- Theatrical release poster
- Directed by: Philippe Clair
- Written by: Philippe Clair
- Produced by: Tarak Ben Ammar
- Starring: Jerry Lewis Philippe Clair Marthe Villalonga
- Cinematography: André Domage
- Edited by: Françoise Javet-Frédérix
- Music by: Alan Silvestri
- Distributed by: Gaumont Distribution
- Release date: 19 November 1984 (France);
- Running time: 96 minutes
- Country: France
- Languages: French English
- Box office: 823,230 admissions (France)

= Par où t'es rentré? On t'a pas vu sortir =

Par où t'es rentré? On t'a pas vu sortir is a 1984 French comedy film starring Jerry Lewis and Connie Nielsen. It was filmed and released in 1984 in France by Gaumont Distribution.

==Plot==
Clovis Blaireau is a private detective who is hired to spy on the cheating husband by his wife.

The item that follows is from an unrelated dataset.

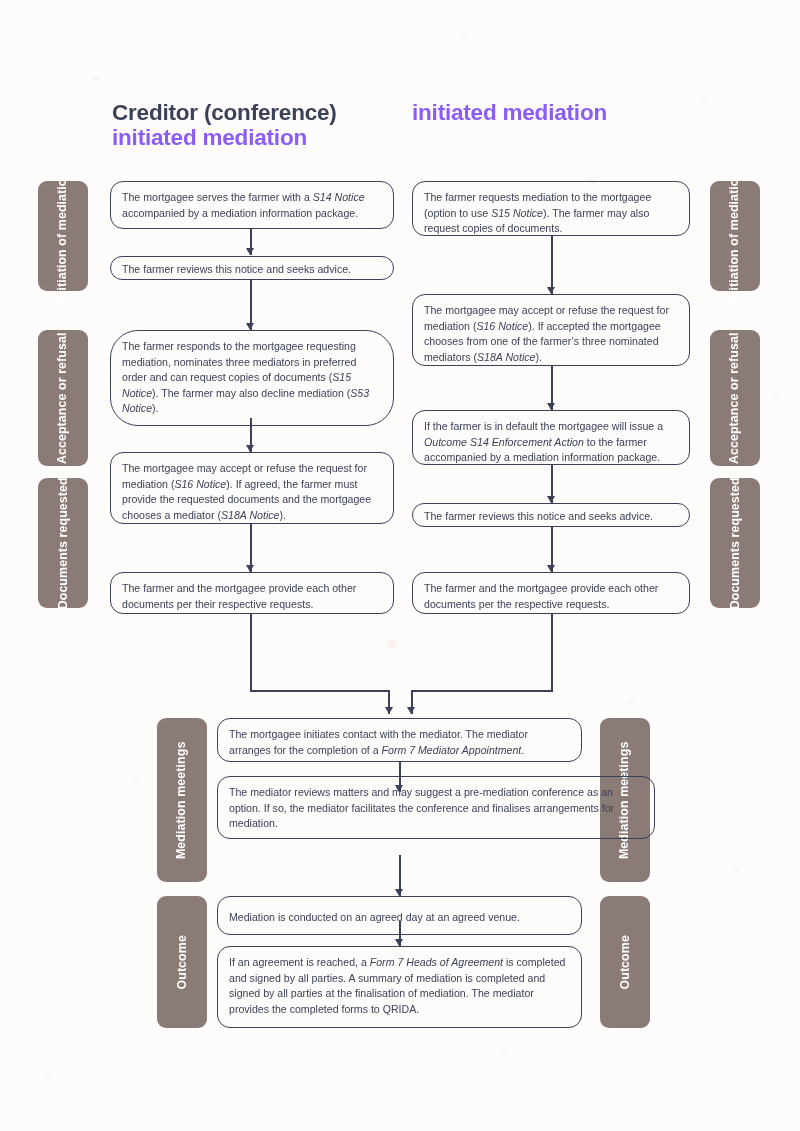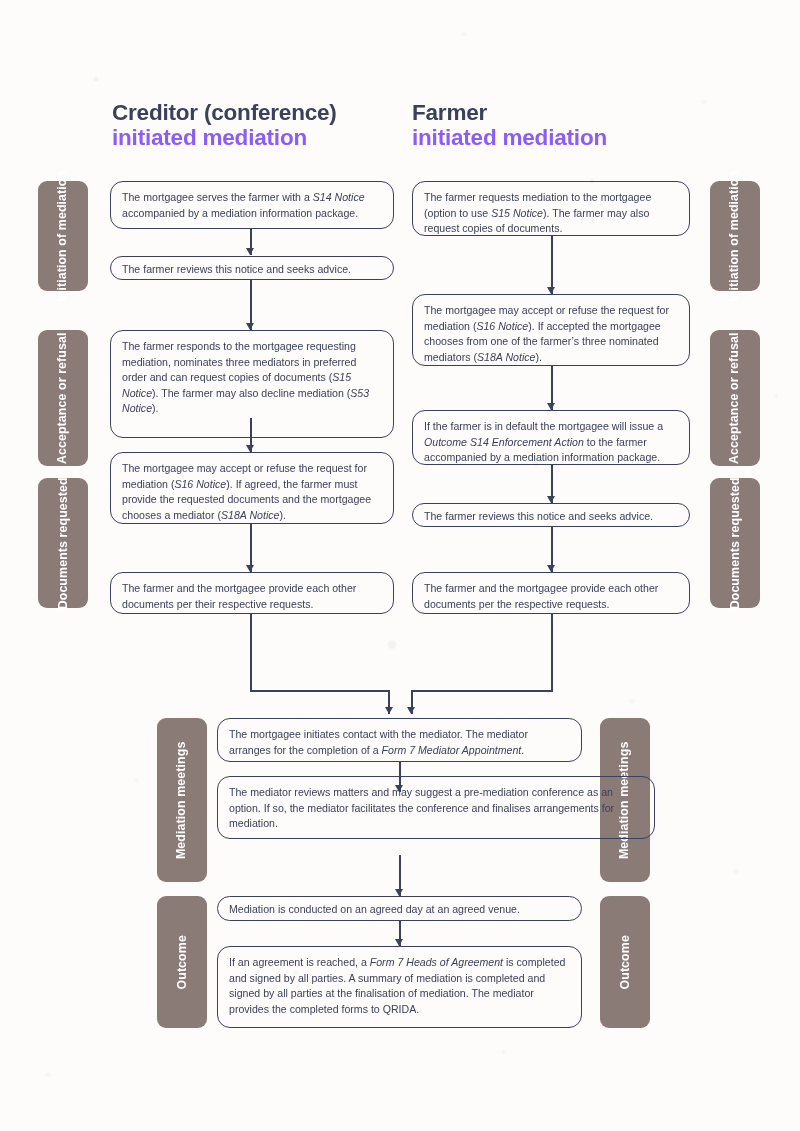"Farmer" span.l1 { html: <span>Farmer</span> -> none }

Although Clovis fails to gain any evidence that he is cheating, he does wind up becoming friends with the husband. The two new friends get involved with mobsters and they flee to Tunisia. Once there they are mistaken for mobsters, themselves, and get mixed up in a fast-food empire war. Eventually they straighten everything out and open a restaurant together, a combination American Fast Food and Oriental Slow Food establishment.

==Cast==
- Jerry Lewis as Clovis Blaireau
- Philippe Clair as Prosper de Courtaboeuf
- Marthe Villalonga as Nadège de Courtaboeuf / Rosette Cioccolini
- Jackie Sardou as Pauline, la mère de Clovis
- Connie Nielsen as Eva (credited as Connie Nielson)

==Release==
This was one of two films that Lewis made in the 1980s strictly for European release. They have never been released in the US, although it was given a tentative US release title: How Did You Get In? We Didn't See You Leave.

Lewis, speaking about this film and Retenez Moi...Ou Je Fais Un Malheur, said that "as long as I have control [over distribution], you'll never see them in this country [United States]".